**What to do**
Nothing but the lines from the one with "kapitalno pojačanje!" through the final line of the entries should appear in the answer, copied exactly and without pictures.

**Data excerpts**

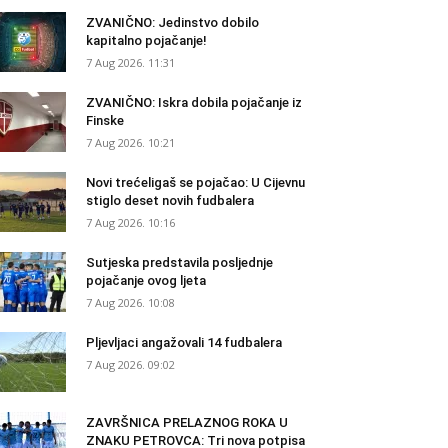
ZVANIČNO: Jedinstvo dobilo
kapitalno pojačanje!
7 Aug 2026. 11:31
ZVANIČNO: Iskra dobila pojačanje iz
Finske
7 Aug 2026. 10:21
Novi trećeligaš se pojačao: U Cijevnu
stiglo deset novih fudbalera
7 Aug 2026. 10:16
Sutjeska predstavila posljednje
pojačanje ovog ljeta
7 Aug 2026. 10:08
Pljevljaci angažovali 14 fudbalera
7 Aug 2026. 09:02
ZAVRŠNICA PRELAZNOG ROKA U
ZNAKU PETROVCA: Tri nova potpisa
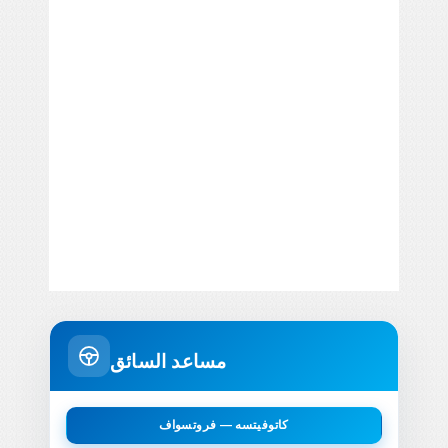
مساعد السائق
كاتوفيتسه — فروتسواف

**Solution to this problem**
kapitalno pojačanje!
7 Aug 2026. 11:31
ZVANIČNO: Iskra dobila pojačanje iz
Finske
7 Aug 2026. 10:21
Novi trećeligaš se pojačao: U Cijevnu
stiglo deset novih fudbalera
7 Aug 2026. 10:16
Sutjeska predstavila posljednje
pojačanje ovog ljeta
7 Aug 2026. 10:08
Pljevljaci angažovali 14 fudbalera
7 Aug 2026. 09:02
ZAVRŠNICA PRELAZNOG ROKA U
ZNAKU PETROVCA: Tri nova potpisa
مساعد السائق
كاتوفيتسه — فروتسواف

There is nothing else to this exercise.